Amazon SageMaker Distribution is a set of Docker images that include popular frameworks for machine learning, data
science and visualization. For the list of supported SageMaker Distributions images, see SageMaker Distributions Images.
These images come in two variants, CPU and GPU, and include deep learning frameworks like PyTorch, TensorFlow and
Keras; popular Python packages like numpy, scikit-learn and pandas; and IDEs like Jupyter Lab. The distribution contains
the latest versions of all these packages such that they are mutually compatible.
Starting with v2.9.5+ and new v3.5+, the images include Amazon Q Agentic Chat integration for enhanced AI-powered development assistance in JupyterLab.
Amazon Q Agentic Chat Integration
The images include pre-configured Amazon Q artifacts and shared web client libraries:
/etc/web-client/libs/ - Shared JavaScript libraries (JSZip) for all web applications
/etc/amazon-q-agentic-chat/artifacts/jupyterlab/ - Amazon Q server and client artifacts for JupyterLab
This project follows semver (more on that below) and comes with a helper tool to automate new releases of the
distribution.
Getting started
If you just want to use the images, you do not need to use this GitHub repository. Instead, you can pull pre-built
and ready-to-use images from our AWS ECR Gallery repository.
Dependency versions included in a particular Amazon SageMaker Distribution version
If you want to check what packages are installed in a given version of Amazon SageMaker Distribution, you can find that
in the relevant RELEASE.md file in the build_artifacts directory.
Versioning strategy
Amazon SageMaker Distribution supports semantic versioning as described on semver.org. A major
version upgrade of Amazon SageMaker Distribution allows major version upgrades of all its dependencies, and similarly
for minor and patch version upgrades. However, it is important to note that Amazon SageMaker Distribution’s ability to
follow semver guidelines is currently dependent on how its dependencies adhere to them.
Some dependencies, such as Python, will be treated differently. Amazon SageMaker Distribution will allow a minor
upgrade of Python (say, 3.10 to 3.11) only during a major upgrade (say, 4.8 to 5.0).
**********
__Stated goal A__: In the records below, convert the lines starting with the one containing "collection date: 1990-08-25" and going through the last line of the records into a JSON list of strings, one string per line, leaving out blank lines.

__Data for this exercise__:
**********
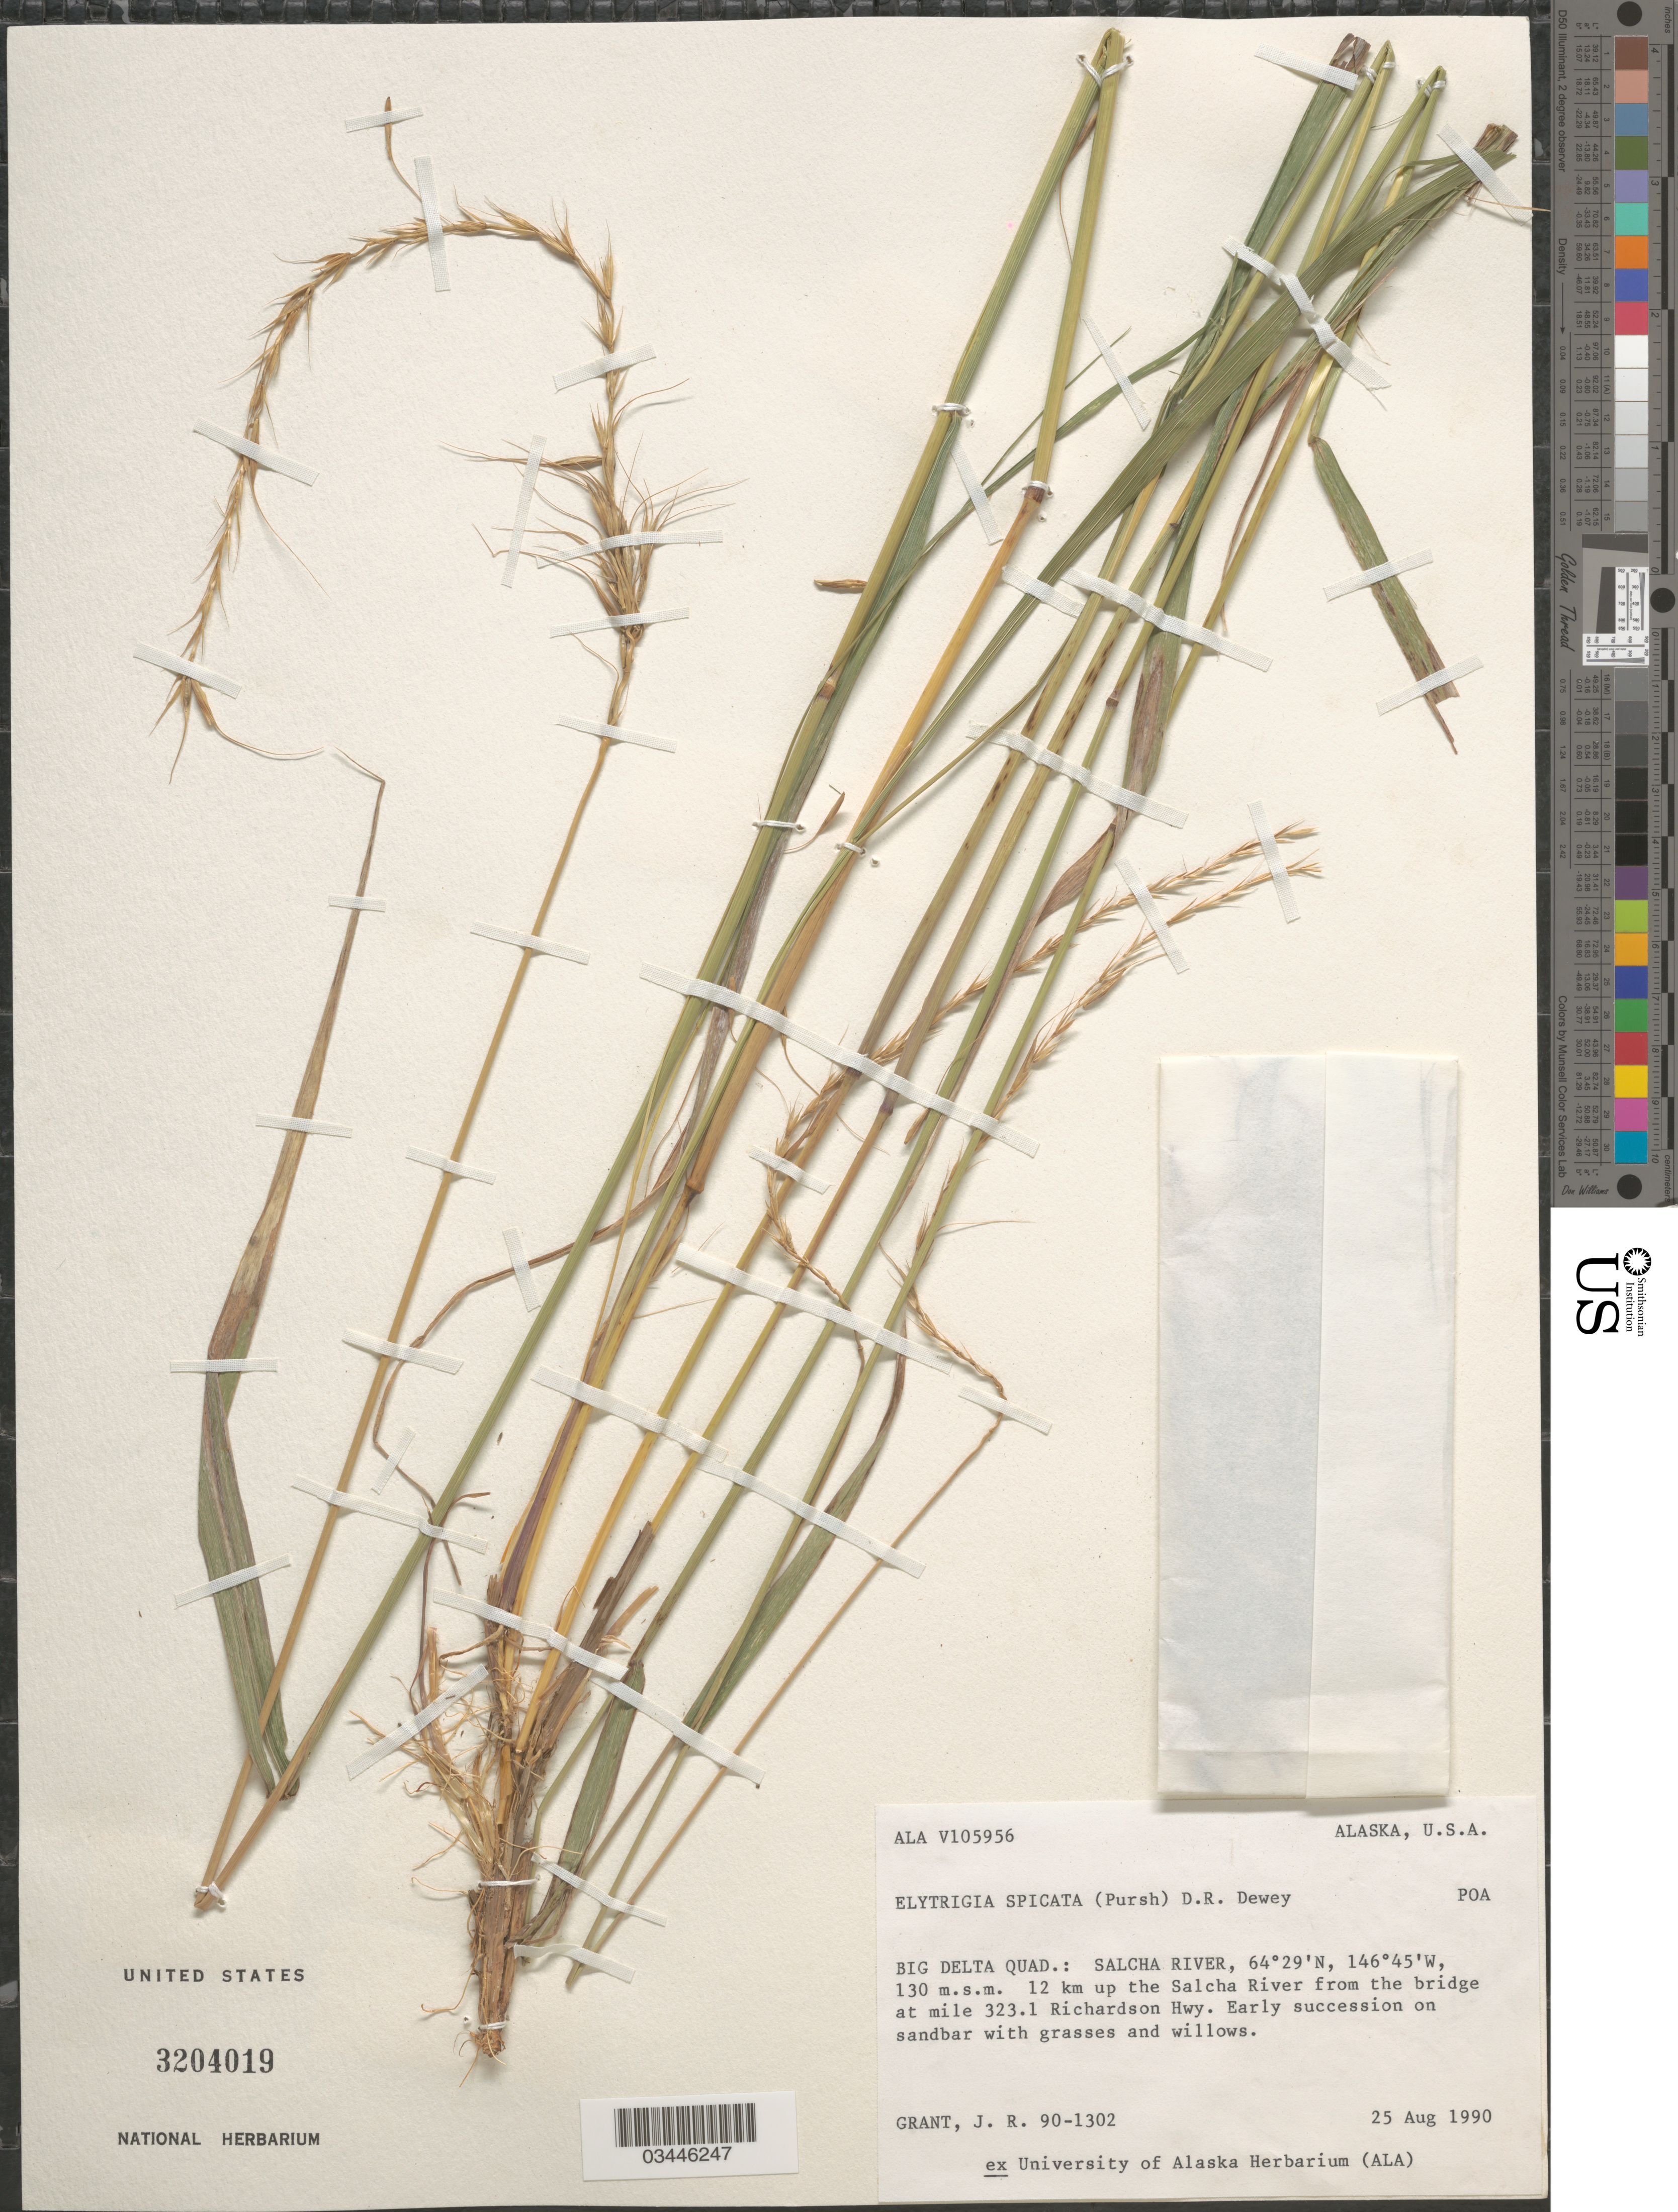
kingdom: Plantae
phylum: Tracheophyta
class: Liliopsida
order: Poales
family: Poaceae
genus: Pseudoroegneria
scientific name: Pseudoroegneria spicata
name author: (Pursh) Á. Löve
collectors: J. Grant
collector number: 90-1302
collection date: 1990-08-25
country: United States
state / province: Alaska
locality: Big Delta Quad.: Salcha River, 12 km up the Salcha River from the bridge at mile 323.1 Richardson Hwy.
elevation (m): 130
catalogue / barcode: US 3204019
**********
__Stated goal B__: Continue the Amazon SageMaker Distribution text from where it stops.

__Output A__:
[
  "collection date: 1990-08-25",
  "country: United States",
  "state / province: Alaska",
  "locality: Big Delta Quad.: Salcha River, 12 km up the Salcha River from the bridge at mile 323.1 Richardson Hwy.",
  "elevation (m): 130",
  "catalogue / barcode: US 3204019"
]

__Output B__:
Image tags
Our current image tagging scheme is: <AMAZON_SAGEMAKER_DISTRIBUTION_VERSION_NUMBER>-<CPU_OR_GPU>. For example, the CPU
version of Amazon SageMaker Distribution’s v0.1.2 will carry the following tags:
0.1.2-cpu: Once an image is tagged with such a patch version, that tag will not be assigned to any other image
in future.
0.1-cpu: this, and the two below, can change when new versions of Amazon SageMaker Distribution are released.
0-cpu
latest-cpu
So, if you want to stay on the latest software as and when release by Amazon SageMaker Distribution, you can use
latest-cpu and do a docker pull latest-cpu when needed. If you use, say, 0.1.2-cpu, the underlying distribution
will remain the same over time.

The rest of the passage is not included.